Russia’s dirty tricks brigade, with their stunts and scare stories, failed again, just as they did in Moldova’s parliamentary elections in September 2025. The fulsome backing of the Trump administration, who saw Orbán as a like-minded rule-breaking illiberal, was either useless or outright counter-productive. Nor did the supposed economic benefits of Hungary’s special friendship with China sway the voters. 

The result is also a blow for the euro-pessimists, who fear that technological change and economic dislocation means that ruthless populists are destined to dance on the grave of liberal democracy. For a start, Orbán did not rig the election. And he swiftly conceded defeat. Despite erosion of media and other freedoms in Hungary under his rule, he still obeyed the most important rules of the democratic game. The firebrand liberal activist whom I so admired in the late 1980s has changed a lot. But perhaps not completely. 

The big lesson for pessimists is that campaigning is better than complaining. Orban won in previous elections chiefly because the opposition was disunited, discredited by its past performance, complacent and lazy. It preferred to fight the government through articles in sympathetic foreign media, rather than doing the hard work at home.

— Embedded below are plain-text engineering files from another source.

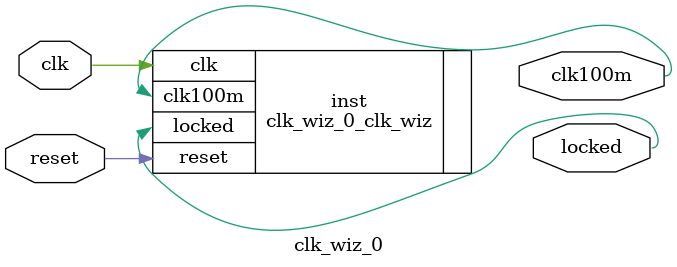
<source format=v>


`timescale 1ps/1ps

(* CORE_GENERATION_INFO = "clk_wiz_0,clk_wiz_v6_0_14_0_0,{component_name=clk_wiz_0,use_phase_alignment=true,use_min_o_jitter=false,use_max_i_jitter=false,use_dyn_phase_shift=false,use_inclk_switchover=false,use_dyn_reconfig=false,enable_axi=0,feedback_source=FDBK_AUTO,PRIMITIVE=MMCM,num_out_clk=1,clkin1_period=83.333,clkin2_period=10.0,use_power_down=false,use_reset=true,use_locked=true,use_inclk_stopped=false,feedback_type=SINGLE,CLOCK_MGR_TYPE=NA,manual_override=false}" *)

module clk_wiz_0 
 (
  // Clock out ports
  output        clk100m,
  // Status and control signals
  input         reset,
  output        locked,
 // Clock in ports
  input         clk
 );

  clk_wiz_0_clk_wiz inst
  (
  // Clock out ports  
  .clk100m(clk100m),
  // Status and control signals               
  .reset(reset), 
  .locked(locked),
 // Clock in ports
  .clk(clk)
  );

endmodule

</source>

Orban has long exploited culture wars, anti-migrant sentiments and national paranoia. But these are not the only things that voters care about. His weakest point was his record. Hungary was becoming poorer. Public services were getting worse. Corruption was growing. The victorious opposition’s strongest point was not backing from Brussels (or Kyiv, or Davos), It was their eloquent, credible, hard-working leader, Péter Magyar and his hotshot team: watch out for the likely new foreign minister, Anita Orbán (no relation to Viktor). 

Hungary shows that when mainstream democratic forces get their act together, they can win. That lesson should resonate across Europe. It might even strike home in the United States.